Senate Passes Tribal Trust Land Homeownership Act

The U.S. Senate has unanimously passed a bill designed to speed up the mortgage process for applications on tribal lands.

The Tribal Trust Land Homeownership Act was introduced by South Dakota Senators John Thune and Mike Rounds in January. It will now move on to the House of Representatives for deliberation.

“Affordable housing opportunities on tribal trust land can be hard to come by in South Dakota and across the nation due in part to the BIA’s challenging mortgage approval process, which can complicate lenders’ ability to provide financing to prospective homebuyers and participate in federal tribal housing programs.
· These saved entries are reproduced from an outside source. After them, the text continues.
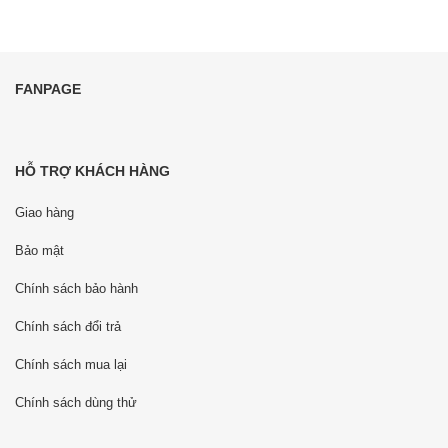
FANPAGE
HỖ TRỢ KHÁCH HÀNG
Giao hàng
Bảo mật
Chính sách bảo hành
Chính sách đổi trả
Chính sách mua lại
Chính sách dùng thử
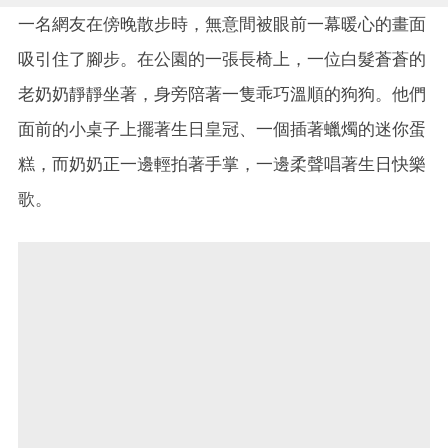
一名網友在傍晚散步時，無意間被眼前一幕暖心的畫面
吸引住了腳步。在公園的一張長椅上，一位白髮蒼蒼的
老奶奶靜靜坐著，身旁陪著一隻乖巧溫順的狗狗。他們
面前的小桌子上擺著生日皇冠、一個插著蠟燭的迷你蛋
糕，而奶奶正一邊輕拍著手掌，一邊柔聲唱著生日快樂
歌。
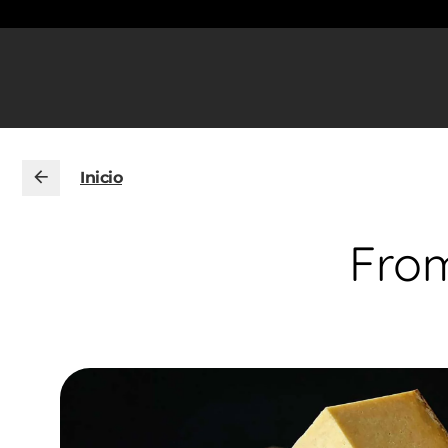
Inicio
Fro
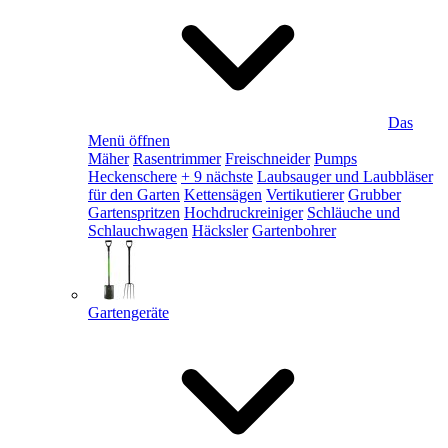
Das
Menü öffnen
Mäher
Rasentrimmer
Freischneider
Pumps
Heckenschere
+ 9 nächste
Laubsauger und Laubbläser
für den Garten
Kettensägen
Vertikutierer
Grubber
Gartenspritzen
Hochdruckreiniger
Schläuche und
Schlauchwagen
Häcksler
Gartenbohrer
Gartengeräte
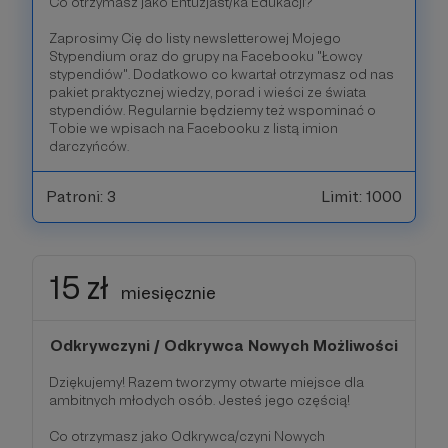
Co otrzymasz jako Entuzjast/ka Edukacji?
Zaprosimy Cię do listy newsletterowej Mojego
Stypendium oraz do grupy na Facebooku "Łowcy
stypendiów". Dodatkowo co kwartał otrzymasz od nas
pakiet praktycznej wiedzy, porad i wieści ze świata
stypendiów. Regularnie będziemy też wspominać o
Tobie we wpisach na Facebooku z listą imion
darczyńców.
Patroni: 3
Limit: 1000
15 zł
miesięcznie
Odkrywczyni / Odkrywca Nowych Możliwości
Dziękujemy! Razem tworzymy otwarte miejsce dla
ambitnych młodych osób. Jesteś jego częścią!
Co otrzymasz jako Odkrywca/czyni Nowych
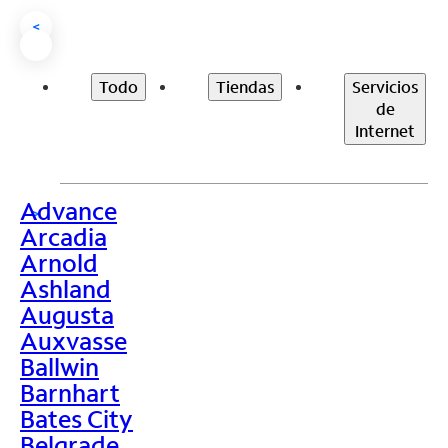
<
Todo
Tiendas
Servicios
de
Internet
Advance
>
Arcadia
Arnold
Ashland
Augusta
Auxvasse
Ballwin
Barnhart
Bates City
Belgrade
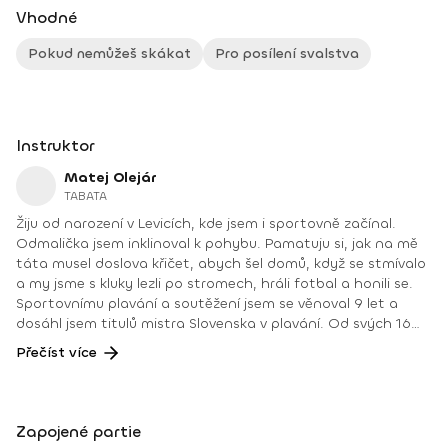
Vhodné
Pokud nemůžeš skákat
Pro posílení svalstva
Instruktor
Matej Olejár
TABATA
Žiju od narození v Levicích, kde jsem i sportovně začínal.
Odmalička jsem inklinoval k pohybu. Pamatuju si, jak na mě
táta musel doslova křičet, abych šel domů, když se stmívalo
a my jsme s kluky lezli po stromech, hráli fotbal a honili se.
Sportovnímu plavání a soutěžení jsem se věnoval 9 let a
dosáhl jsem titulů mistra Slovenska v plavání. Od svých 16
let jsem věděl, že mojí vysněnou prací jednou bude činnost,
Přečíst více
které se už pár let věnuji, osobní trenér ve fitness centru.
Mým úkolem je ukázat zdravější cestu lidem, kteří to
potřebují, a dnes jich není málo. Pomoct jim i psychickou
podporou přímo na tréningu a když je třeba, i mimo něj. Rád
Zapojené partie
cestuji, sportuji, vařím, trávím čas v přírodě a věnuji se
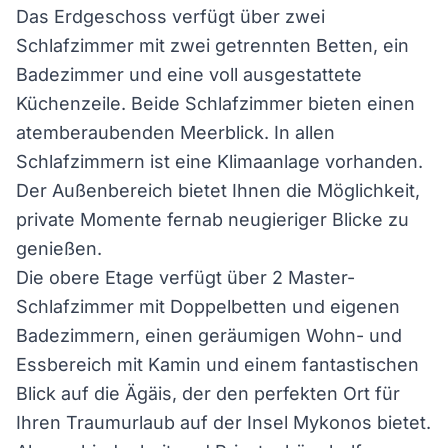
Das Erdgeschoss verfügt über zwei
Schlafzimmer mit zwei getrennten Betten, ein
Badezimmer und eine voll ausgestattete
Küchenzeile. Beide Schlafzimmer bieten einen
atemberaubenden Meerblick. In allen
Schlafzimmern ist eine Klimaanlage vorhanden.
Der Außenbereich bietet Ihnen die Möglichkeit,
private Momente fernab neugieriger Blicke zu
genießen.
Die obere Etage verfügt über 2 Master-
Schlafzimmer mit Doppelbetten und eigenen
Badezimmern, einen geräumigen Wohn- und
Essbereich mit Kamin und einem fantastischen
Blick auf die Ägäis, der den perfekten Ort für
Ihren Traumurlaub auf der Insel Mykonos bietet.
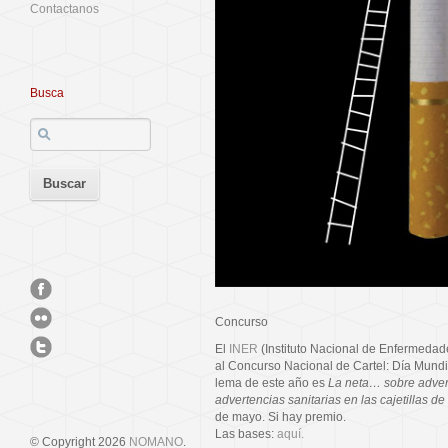
Contactanos
Busca
Concurso
El
INER
(Instituto Nacional de Enfermedad
al Concurso Nacional de Cartel: Día Mundi
lema de este año es
La neta… sobre adver
advertencias sanitarias en las cajetillas de
de mayo. Si hay premio.
Las bases:
aquí.
© Copyright 2026
NOMANO
.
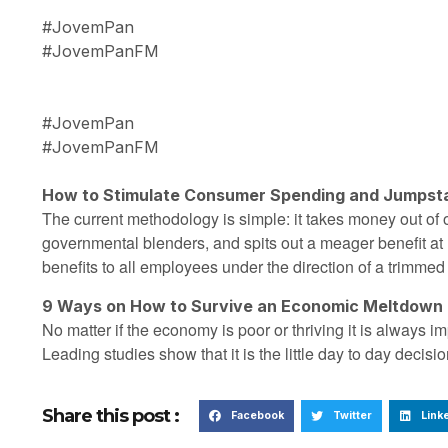
#JovemPan
#JovemPanFM
#JovemPan
#JovemPanFM
How to Stimulate Consumer Spending and Jumpst
The current methodology is simple: it takes money out of 
governmental blenders, and spits out a meager benefit at 
benefits to all employees under the direction of a trimm
9 Ways on How to Survive an Economic Meltdown
No matter if the economy is poor or thriving it is always im
Leading studies show that it is the little day to day decisi
Share this post :
Facebook
Twitter
Link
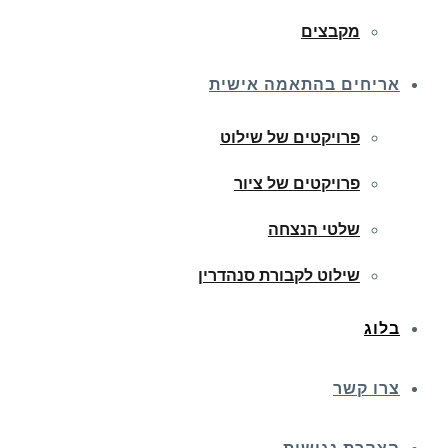
מקבצים
אריחים בהתאמה אישית
פרויקטים של שילוט
פרויקטים של ציור
שלטי הנצחה
שילוט לקבורת סנהדרין
בלוג
צרו קשר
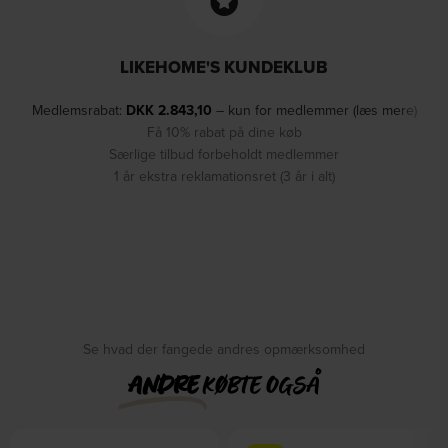
LIKEHOME'S KUNDEKLUB
Medlemsrabat:
DKK
2.843,10
– kun for medlemmer (læs mere)
Få 10% rabat på dine køb
Særlige tilbud forbeholdt medlemmer
1 år ekstra reklamationsret (3 år i alt)
Se hvad der fangede andres opmærksomhed
ANDRE
KØBTE OGSÅ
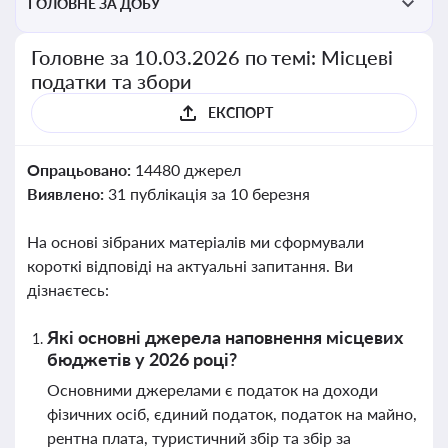
ГОЛОВНЕ ЗА ДОБУ
Головне за 10.03.2026 по темі: Місцеві
податки та збори
ЕКСПОРТ
Опрацьовано:
14480 джерел
Виявлено:
31 публікація за 10 березня
На основі зібраних матеріалів ми сформували
короткі відповіді на актуальні запитання. Ви
дізнаєтесь:
Які основні джерела наповнення місцевих
бюджетів у 2026 році?
Основними джерелами є податок на доходи
фізичних осіб, єдиний податок, податок на майно,
рентна плата, туристичний збір та збір за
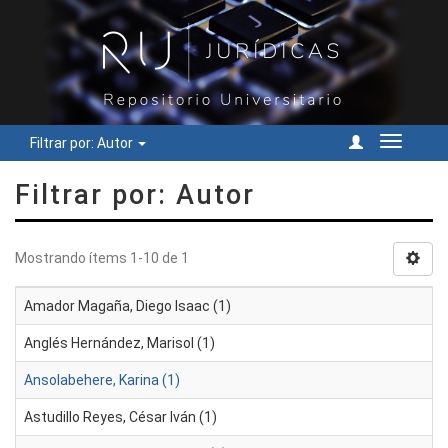
Filtrar por: Autor
Cambiar
navegac
Filtrar por: Autor
Mostrando ítems 1-10 de 1
Amador Magaña, Diego Isaac (1)
Anglés Hernández, Marisol (1)
Ansolabehere, Karina (1)
Astudillo Reyes, César Iván (1)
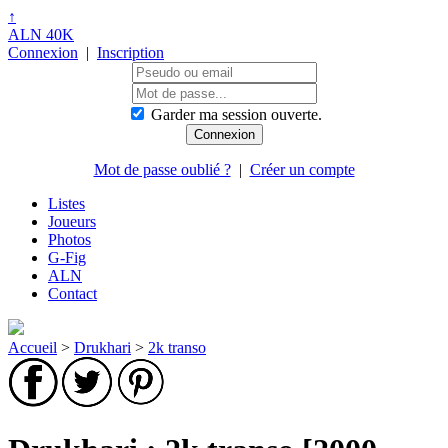
↑
ALN 40K
Connexion
|
Inscription
Garder ma session ouverte.
Mot de passe oublié ?
|
Créer un compte
Listes
Joueurs
Photos
G-Fig
ALN
Contact
Accueil
>
Drukhari
>
2k transo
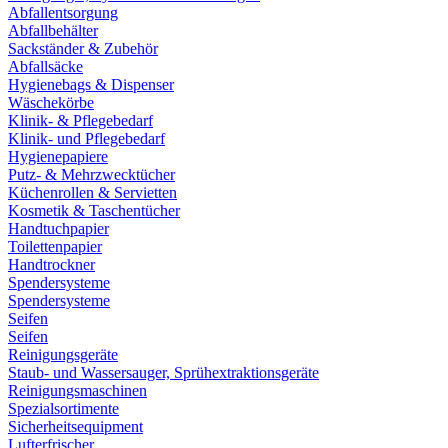
Abfallentsorgung
Abfallbehälter
Sackständer & Zubehör
Abfallsäcke
Hygienebags & Dispenser
Wäschekörbe
Klinik- & Pflegebedarf
Klinik- und Pflegebedarf
Hygienepapiere
Putz- & Mehrzwecktücher
Küchenrollen & Servietten
Kosmetik & Taschentücher
Handtuchpapier
Toilettenpapier
Handtrockner
Spendersysteme
Spendersysteme
Seifen
Seifen
Reinigungsgeräte
Staub- und Wassersauger, Sprühextraktionsgeräte
Reinigungsmaschinen
Spezialsortimente
Sicherheitsequipment
Lufterfrischer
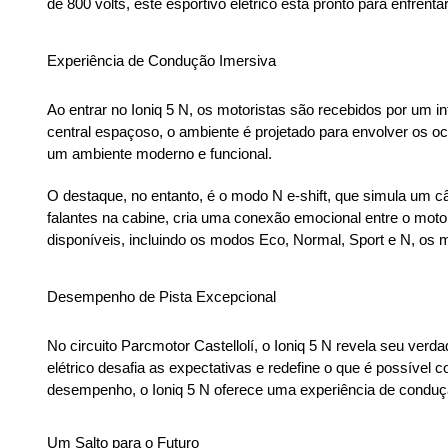
de 800 volts, este esportivo elétrico está pronto para enfrent
Experiência de Condução Imersiva
Ao entrar no Ioniq 5 N, os motoristas são recebidos por um in
central espaçoso, o ambiente é projetado para envolver os o
um ambiente moderno e funcional.
O destaque, no entanto, é o modo N e-shift, que simula um 
falantes na cabine, cria uma conexão emocional entre o mot
disponíveis, incluindo os modos Eco, Normal, Sport e N, os 
Desempenho de Pista Excepcional
No circuito Parcmotor Castellolí, o Ioniq 5 N revela seu verd
elétrico desafia as expectativas e redefine o que é possível 
desempenho, o Ioniq 5 N oferece uma experiência de conduçã
Um Salto para o Futuro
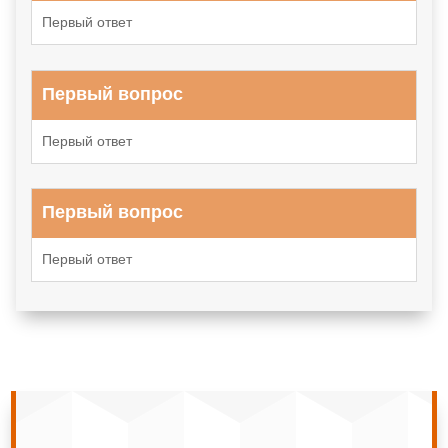
Первый ответ
Первый вопрос
Первый ответ
Первый вопрос
Первый ответ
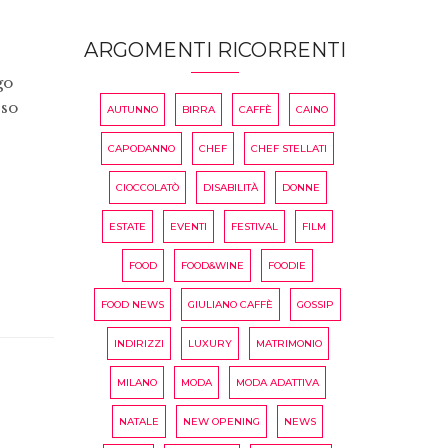
ARGOMENTI RICORRENTI
go
sso
AUTUNNO
BIRRA
CAFFÈ
CAINO
CAPODANNO
CHEF
CHEF STELLATI
CIOCCOLATÒ
DISABILITÀ
DONNE
ESTATE
EVENTI
FESTIVAL
FILM
FOOD
FOOD&WINE
FOODIE
FOOD NEWS
GIULIANO CAFFÈ
GOSSIP
INDIRIZZI
LUXURY
MATRIMONIO
MILANO
MODA
MODA ADATTIVA
NATALE
NEW OPENING
NEWS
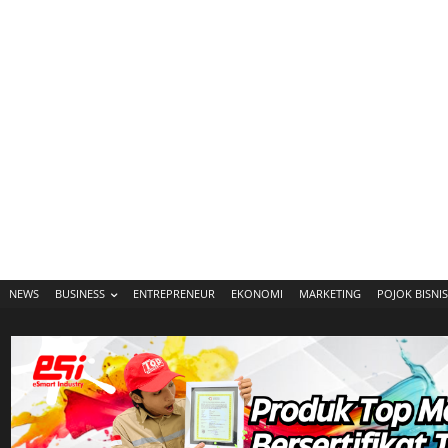
NEWS
BUSINESS
ENTREPRENEUR
EKONOMI
MARKETING
POJOK BISNIS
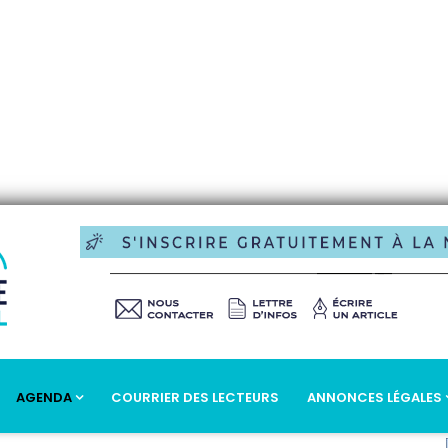
AGENDA
COURRIER DES LECTEURS
ANNONCES LÉGALES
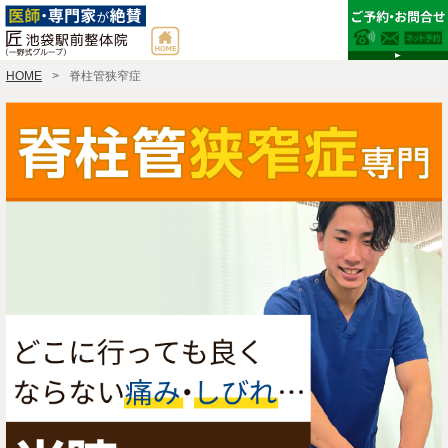
HOME
脊柱管狭窄症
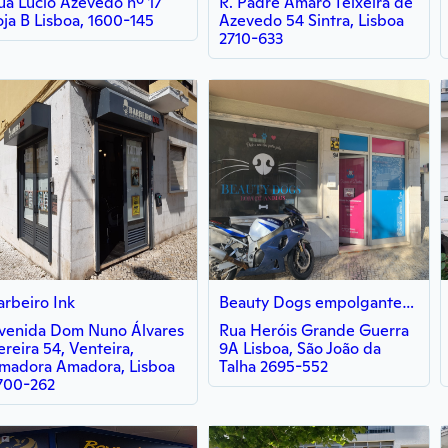
ua Lúcio Azevedo nº 17
R. Padre Amaro Teixeira de
oja B Lisboa, 1600-145
Azevedo 54 Sintra, Lisboa
2710-633
arbeiro Ink
Beauty Dogs empolgantestreia lda
venida Dom Nuno Álvares
Rua Heróis Grande Guerra
ereira 54, Venteira,
9A Lisboa, São João da
madora Amadora, Lisboa
Talha 2695-552
700-262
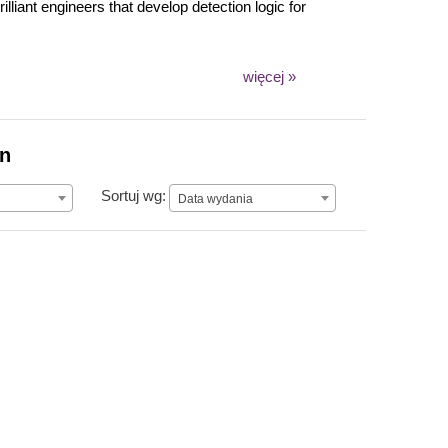
lliant engineers that develop detection logic for
więcej »
on
Data wydania
Sortuj wg:
Data wydania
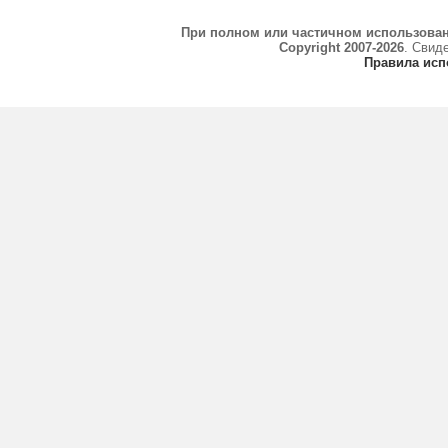
При полном или частичном использова
Copyright 2007-2026
. Свид
Правила исп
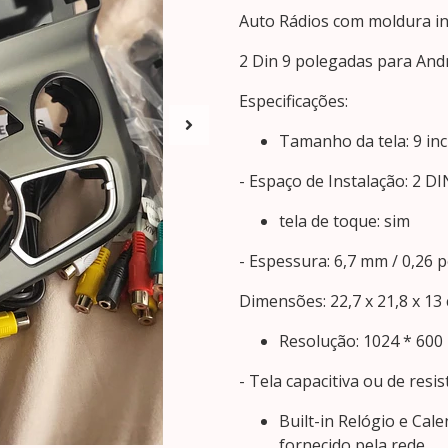
Auto Rádios com moldura in
2 Din 9 polegadas para And
Especificações:
Tamanho da tela: 9 in
- Espaço de Instalação: 2 DI
tela de toque: sim
- Espessura: 6,7 mm / 0,26 
Dimensões: 22,7 x 21,8 x 13
Resolução: 1024 * 600
- Tela capacitiva ou de resis
Built-in Relógio e Cal
fornecido pela rede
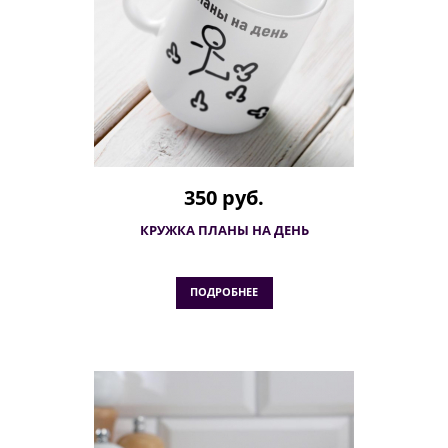
350 руб.
КРУЖКА ПЛАНЫ НА ДЕНЬ
ПОДРОБНЕЕ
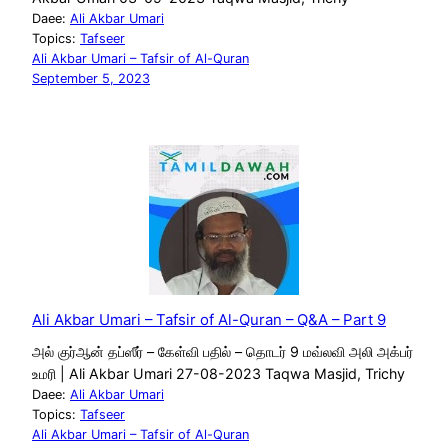
Daee:
Ali Akbar Umari
Topics:
Tafseer
Ali Akbar Umari – Tafsir of Al-Quran
September 5, 2023
Ali Akbar Umari – Tafsir of Al-Quran – Q&A – Part 9
அல் குர்ஆன் தப்ஸீர் – கேள்வி பதில் – தொடர் 9 மவ்லவி அலி அக்பர்
உமரி | Ali Akbar Umari 27-08-2023 Taqwa Masjid, Trichy
Daee:
Ali Akbar Umari
Topics:
Tafseer
Ali Akbar Umari – Tafsir of Al-Quran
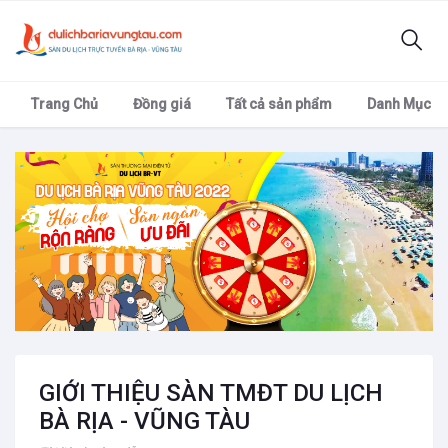
Trang Chủ
Đồng giá
Tất cả sản phẩm
Danh Mục
GIỚI THIỆU SÀN TMĐT DU LỊCH
BÀ RỊA - VŨNG TÀU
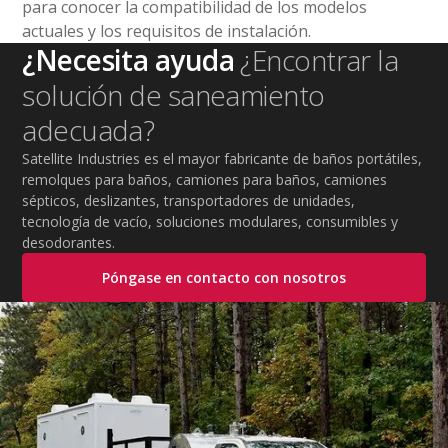
para conocer la compatibilidad de los modelos
actuales y los requisitos de instalación.
¿Necesita ayuda
¿Encontrar la
solución de saneamiento
adecuada?
Satellite Industries es el mayor fabricante de baños portátiles,
remolques para baños, camiones para baños, camiones
sépticos, deslizantes, transportadores de unidades,
tecnología de vacío, soluciones modulares, consumibles y
desodorantes.
Póngase en contacto con nosotros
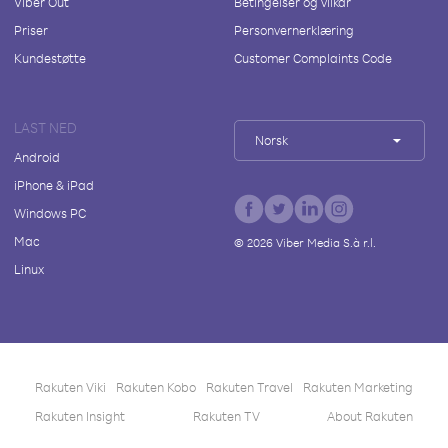
Viber Out
Betingelser og vilkår
Priser
Personvernerklæring
Kundestøtte
Customer Complaints Code
LAST NED
Norsk
Android
iPhone & iPad
Windows PC
Mac
©
2026
Viber Media S.à r.l.
Linux
Rakuten Viki
Rakuten Kobo
Rakuten Travel
Rakuten Marketing
Rakuten Insight
Rakuten TV
About Rakuten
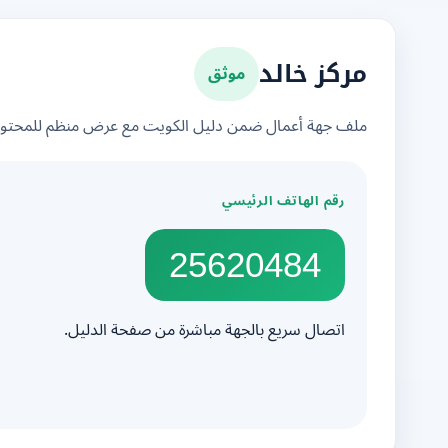
موثق
مركز خالد
ملف جهة أعمال ضمن دليل الكويت مع عرض منظم للمحتوى 
رقم الهاتف الرئيسي
25620484
اتصال سريع بالجهة مباشرة من صفحة الدليل.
Our bipartisan legislation would expedite this mortgage approval process, hold the BIA accountable, and encourage more lenders to provide mortgages across Indian Country,” Thune and Rounds wrote in a press release.

The bill “sets forth requirements for the processing of a proposed residential leasehold mortgage, business leasehold mortgage, land mortgage, or right-of-way document by the Bureau of Indian Affairs.”

Under this legislation, the BIA must review submitted documents within 10 days, and approve or deny the application in 20 or 30 days, depending on the type.

It also lays out specific guidelines for response times, notification of delays in processing, and the form of notices and delivery of certain reports, as well as establishes a Realty Ombudsman position within the BIA to serve as an intermediary between the agency and tribal communities.

The Government Accountability Office will have to report on digitizing documents for the purpose of speeding up the completion of mortgage packages for residential mortgages on tribal land.

Bill Killmer, Senior Vice President of Legislative and Political Affairs for the Mortgage Bankers Association, applauded the bill.

“This important legislation will reduce or eliminate Bureau of Indian Affairs processing delays, improving access to credit by encouraging more lenders to participate in trust land mortgage lending. Addressing these processing delays and improving credit availability will go a long way in helping more Indigenous and Native families buy a home,” he said.

Native people face various hurdles on their way to homeownership. Of the approximately 5.2 million people who identify as American Indian and Alaska Native, only 56% own a home, lagging behind the national average. This is due to a combination of factors, including a high poverty rate for AIAN people and reservation restrictions that drive up the cost of housing.

With these barriers already so high, it is important that the mortgage process not add extra strain to prospective homebuyers, advocates say.

“It is essential that Native people have equal access to mortgage transactions, just like any other citizen in this country,” said Chelsea Fish, executive director at the National American Indian Housing Council. “This bill focuses on aligning the processes of the BIA with standard practices in the private mortgage industry.”